A story on Quartz.com a couple of days ago warning of an impending catastrophic drought for California in the months ahead.
The NOAA “Drought Outlook” graphic that accompanied the story carries an ominous message for Arizona, too.
As you can see, a broad swath from northwestern Arizona, down and eastward across the southern belt of the state is expected to experience “persistent” or even more intense drought conditions.
The southernmost river depicted in Arizona is the Gila River. The Salt River joins it just west of Phoenix.
It is also worth noting that the Colorado River, which clips the northwest corner of Arizona where it carves through Grand Canyon, is tapped by our neighbors in Utah, Nevada, and California. Almost the entire states of Nevada and California are projected to experience intensifying drought.
As I reported in an earlier ScottsdaleTrails article, Arizona’s allotment comes to the south-central area via the Central Arizona Project (CAP) Canal, which delivers about 1/3 of the river flow to us.

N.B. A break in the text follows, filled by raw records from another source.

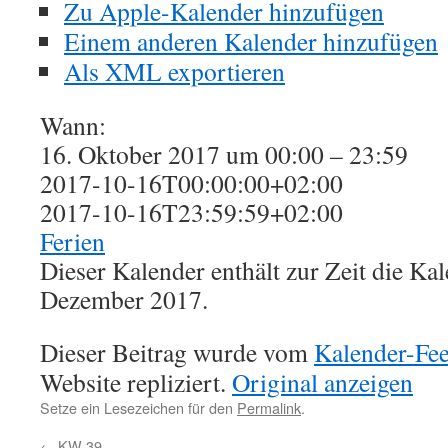
Zu Apple-Kalender hinzufügen
Einem anderen Kalender hinzufügen
Als XML exportieren
Wann:
16. Oktober 2017 um 00:00 – 23:59
2017-10-16T00:00:00+02:00
2017-10-16T23:59:59+02:00
Ferien
Dieser Kalender enthält zur Zeit die K
Dezember 2017.
Dieser Beitrag wurde vom
Kalender-Fe
Website repliziert.
Original anzeigen
Setze ein Lesezeichen für den
Permalink
.
←
KW 39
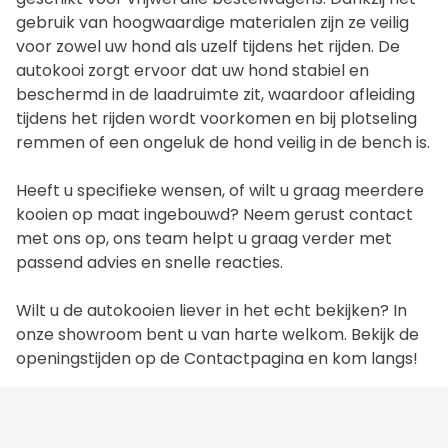
gebruik van hoogwaardige materialen zijn ze veilig
voor zowel uw hond als uzelf tijdens het rijden. De
autokooi zorgt ervoor dat uw hond stabiel en
beschermd in de laadruimte zit, waardoor afleiding
tijdens het rijden wordt voorkomen en bij plotseling
remmen of een ongeluk de hond veilig in de bench is.
Heeft u specifieke wensen, of wilt u graag meerdere
kooien op maat ingebouwd? Neem gerust contact
met ons op, ons team helpt u graag verder met
passend advies en snelle reacties.
Wilt u de autokooien liever in het echt bekijken? In
onze showroom bent u van harte welkom. Bekijk de
openingstijden op de
Contactpagina
en kom langs!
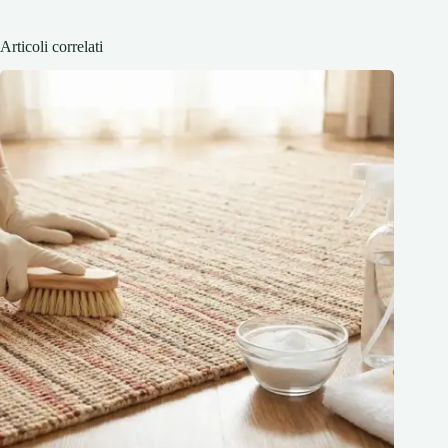
Articoli correlati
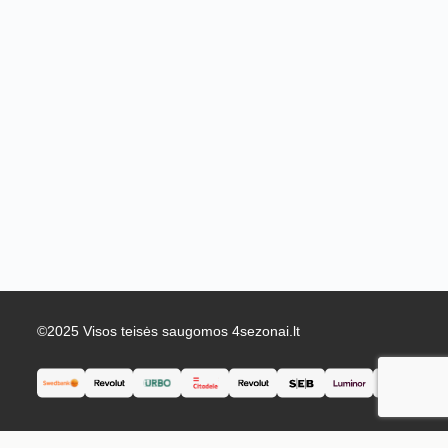
©2025 Visos teisės saugomos 4sezonai.lt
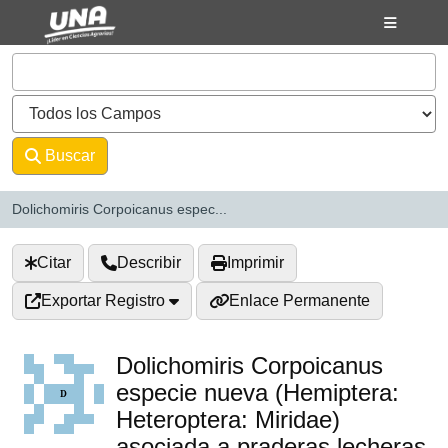
Saltar al contenido
VuFind
Buscar
Avanzado
Dolichomiris Corpoicanus espec...
Citar
Describir
Imprimir
Exportar Registro
Enlace Permanente
Dolichomiris Corpoicanus
especie nueva (Hemiptera:
Heteroptera: Miridae)
asociada a praderas lecheras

Dwindling Colorado River Flows have already reduced reservoir levels at Lake Mead and Lake Powell to near-trigger levels for federal drought measures to be implemented. These measures would seriously impact Arizona’s allotment.
Obviously, farmers at Yuma–one of the most productive winter produce regions in the country–could also be affected.
Ironically, an Arizona Republic story posted yesterday reports that Phoenix got above average rainfall for the first time in several years. It was less than a half-inch above normal: 8.42 inches vs. an average of 8 inches…so let’s not go crazy with the lawn sprinklers and car washing.
Who should w listen to? What should we do?
The Republic failed to mention the HARD freeze of Feb 2011 following the average rainfall in 2010. There was no rain after Feb 2011 and the flora in the desert still has not recovered. A good test of 2013 avg. rains is to see how many doves show up and stay this spring. In a normal spring, 100’s of thousands of doves migrate through the Preserve. I saw very few doves in the spring of 2013 and flower seed production was decent but below what I call good. Ironwoods and palo verde’s did not blossom statewide in 2013. Noone knows why. Seed pods from ironwoods is essential to javelina, deer, rabbits, pack rats, etc. Which are essential to predators like Great Horned Owls, ringtails, coyotes, bobcat, mountain lions….food chain stuff.
Who do you listen too? Your own self.
Nothing from the Conservancy until Melanie (the botanist) is independent from the pressures of a Board and Director Mike Nolan that favors bulldozing a Pentagon size area for the Desert Disneyland (Discovery) Center. Nolan would fire Melanie if she supported my 12 years and 12,000 miles of daily Preserve observations. Nothing from Game and Fish who doubled the deer & javelina bag limit and season even though only 12 antlered deer could be found in 90 square miles. Obviously GFD wants revenue more than wildlife from Scottsdale’s $1.4 Billion Preserve.
What should you do? Hike acouple miles a day and learn for yourself or take binoculars and look from any trailhead at the mountains for wildlife. It is fun this time of year.